Define Reward Function

The reward function is a crucial part of reinforcement learning. It defines the reward that the policy receives for taking an action in the environment, which can be positive, negative, or zero.

The goal of reinforcement learning is to maximize cumulative reward, and thus, the reward function defines the optimization objective of the policy.

In reinforcement learning, the agent program searches for the optimal policy by interacting with the environment repeatedly. The policy selects an action based on the current state and receives a reward and the next state accordingly. This process continues until a termination state is reached. If the policy receives a high reward in a series of actions and state transitions, it has found a better strategy. Therefore, the design of the reward function is crucial for optimizing the reinforcement learning policy. A good reward function should guide the policy to learn in the expected direction.

The REVIVE SDK supports defining reward functions as Python source files. The reward function defines the optimization objective of the policy. The input of the reward function is the data of the single-step decision flow, and the output of the reward function is the reward value obtained by the current step of the policy. Here are some examples of reward functions:

Note

The name of the reward function must be get_reward.

Suppose we want to teach an agent to play a jumping game. The agent should learn how to jump over obstacles based on the information on the screen. The reward function can be designed to give a certain positive reward every time the agent jumps over an obstacle and a certain negative reward every time it falls into an obstacle. The corresponding reward function example is as follows:

import torch
from typing import Dict

def get_reward(data: Dict[str, torch.Tensor]) -> torch.Tensor:
    """Reward function"""

    # Get the status of whether the obstacle is passed
    is_passed = torch.gt(data['obs'][..., :1], 0.5)

    # Give 100 rewards for passing the obstacle, and give -10 rewards (penalties) for not passing it
    passed_reward = 100
    unpassed_reward = -10

    # Calculate the reward for each time step based on the condition
    reward = torch.where(is_passed, passed_reward, unpassed_reward)

    return reward

If we are faced with a robot control task, and the policy’s goal is to move the robot from one location to another, the reward function will be calculated based on the reduction value of the distance between the robot and the target location. The corresponding reward function example is as follows:

import torch
from typing import Dict

def get_reward(data: Dict[str, torch.Tensor], target_pos: torch.Tensor) -> torch.Tensor:
    """Robot control task reward function"""

    # Get the position of the robot before the action is taken
    pos = data['obs'][..., :2]
    # Get the position of the robot after the action is taken
    next_pos = data['next_obs'][..., :2]
    # Get the target position
    target_pos = data['target_pos'][..., :2]

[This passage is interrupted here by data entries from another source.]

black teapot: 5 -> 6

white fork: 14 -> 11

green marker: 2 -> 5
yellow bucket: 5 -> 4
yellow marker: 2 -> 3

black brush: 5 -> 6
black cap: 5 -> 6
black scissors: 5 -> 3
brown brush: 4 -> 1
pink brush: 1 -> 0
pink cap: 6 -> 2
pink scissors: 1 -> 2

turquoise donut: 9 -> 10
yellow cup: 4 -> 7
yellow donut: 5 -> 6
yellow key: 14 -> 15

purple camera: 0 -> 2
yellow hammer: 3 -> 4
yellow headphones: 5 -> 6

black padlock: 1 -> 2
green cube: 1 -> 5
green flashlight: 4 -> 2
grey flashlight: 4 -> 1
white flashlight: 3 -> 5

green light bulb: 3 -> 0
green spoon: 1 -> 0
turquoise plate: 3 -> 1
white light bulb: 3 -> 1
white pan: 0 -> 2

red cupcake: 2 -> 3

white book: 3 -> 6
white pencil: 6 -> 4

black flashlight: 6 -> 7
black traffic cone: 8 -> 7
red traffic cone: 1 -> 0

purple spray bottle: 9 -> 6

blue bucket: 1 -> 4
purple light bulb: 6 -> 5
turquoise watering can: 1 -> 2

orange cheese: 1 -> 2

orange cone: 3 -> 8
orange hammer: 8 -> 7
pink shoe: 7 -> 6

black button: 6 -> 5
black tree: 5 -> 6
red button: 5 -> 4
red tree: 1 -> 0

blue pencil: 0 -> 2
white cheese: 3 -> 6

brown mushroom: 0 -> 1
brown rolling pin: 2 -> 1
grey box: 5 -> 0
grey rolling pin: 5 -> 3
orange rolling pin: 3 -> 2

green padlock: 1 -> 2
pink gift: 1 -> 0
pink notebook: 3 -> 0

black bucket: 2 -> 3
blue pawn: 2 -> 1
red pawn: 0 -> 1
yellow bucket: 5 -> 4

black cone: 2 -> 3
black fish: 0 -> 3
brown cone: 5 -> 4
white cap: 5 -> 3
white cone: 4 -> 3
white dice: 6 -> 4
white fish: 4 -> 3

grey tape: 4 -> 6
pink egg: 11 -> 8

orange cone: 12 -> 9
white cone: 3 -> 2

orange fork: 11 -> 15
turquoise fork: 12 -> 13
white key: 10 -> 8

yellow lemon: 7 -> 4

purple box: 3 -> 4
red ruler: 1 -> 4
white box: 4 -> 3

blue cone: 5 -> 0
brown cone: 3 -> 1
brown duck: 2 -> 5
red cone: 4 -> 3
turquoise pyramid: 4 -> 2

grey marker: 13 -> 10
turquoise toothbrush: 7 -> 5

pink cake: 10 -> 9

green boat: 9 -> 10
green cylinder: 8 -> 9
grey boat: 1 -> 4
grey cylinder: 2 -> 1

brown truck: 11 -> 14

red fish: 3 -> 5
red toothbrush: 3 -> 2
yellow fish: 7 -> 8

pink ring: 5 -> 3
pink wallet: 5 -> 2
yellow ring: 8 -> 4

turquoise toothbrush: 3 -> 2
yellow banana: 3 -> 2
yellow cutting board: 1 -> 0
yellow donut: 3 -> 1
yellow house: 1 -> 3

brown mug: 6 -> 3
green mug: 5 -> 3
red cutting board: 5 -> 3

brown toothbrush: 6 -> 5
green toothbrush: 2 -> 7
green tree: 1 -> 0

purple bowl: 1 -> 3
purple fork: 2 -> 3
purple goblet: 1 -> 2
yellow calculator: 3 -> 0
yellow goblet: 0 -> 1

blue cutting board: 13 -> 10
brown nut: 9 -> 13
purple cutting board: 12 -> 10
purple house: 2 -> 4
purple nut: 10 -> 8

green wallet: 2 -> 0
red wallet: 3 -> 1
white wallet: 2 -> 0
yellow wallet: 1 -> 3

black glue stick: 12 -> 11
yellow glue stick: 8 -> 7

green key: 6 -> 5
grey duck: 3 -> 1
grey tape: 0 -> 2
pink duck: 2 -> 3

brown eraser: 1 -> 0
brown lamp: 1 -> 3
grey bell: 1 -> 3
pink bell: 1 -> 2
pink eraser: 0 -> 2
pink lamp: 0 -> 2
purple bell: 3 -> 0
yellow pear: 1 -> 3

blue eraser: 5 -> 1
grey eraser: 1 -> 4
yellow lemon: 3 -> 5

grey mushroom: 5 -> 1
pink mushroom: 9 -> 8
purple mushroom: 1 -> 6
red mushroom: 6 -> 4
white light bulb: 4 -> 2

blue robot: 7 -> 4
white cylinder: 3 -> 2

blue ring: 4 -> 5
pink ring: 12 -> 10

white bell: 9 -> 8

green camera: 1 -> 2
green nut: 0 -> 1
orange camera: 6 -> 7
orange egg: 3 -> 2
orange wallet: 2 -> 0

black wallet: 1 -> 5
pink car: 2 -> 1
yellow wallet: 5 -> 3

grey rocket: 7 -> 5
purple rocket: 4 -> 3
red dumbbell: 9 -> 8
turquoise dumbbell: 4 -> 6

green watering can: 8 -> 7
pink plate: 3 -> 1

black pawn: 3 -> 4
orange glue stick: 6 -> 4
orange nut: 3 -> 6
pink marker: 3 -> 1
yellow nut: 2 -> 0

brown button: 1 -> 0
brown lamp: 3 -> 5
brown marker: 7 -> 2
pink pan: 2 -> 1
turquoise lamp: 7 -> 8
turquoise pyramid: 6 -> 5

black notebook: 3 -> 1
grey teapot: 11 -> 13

    # Calculate the reduction value of the distance between the robot and the target position as the reward
    dist1 = torch.norm(pos - target_pos)
    dist2 = torch.norm(next_pos - target_pos)
    reward = (dist1 - dist2) / dist1

    return reward

Note that when using a reward function to process data, multiple data points are usually organized into batches for processing all at once. This approach can improve the efficiency of the code. Therefore, when writing a reward function, it is important to ensure that the function can handle multidimensional data that corresponds to the input tensor shape. Additionally, when calculating the reward, we typically focus on the feature dimension of the last axis. To facilitate processing, the computation dimension of the reward function is usually set to the last axis. Therefore, when using the data, the last axis feature can be obtained using slicing ( [..., n:m] ), and the features can be computed. For example, to take the first two features of the last axis from the obs data, the following code can be used:

obs_features = data['obs'][..., :2]  # take the first and second column of the last axis

The corresponding returned reward should be a Pytorch Tensor with the same batch dimension as the input data, and the feature dimension of the last axis should be 1.

Note

The defined reward function is only needed and used when training a policy model. It is not necessary to define a reward function when training a virtual environment model. Therefore, the REVIVE SDK supports training multiple policy models with different reward functions during training.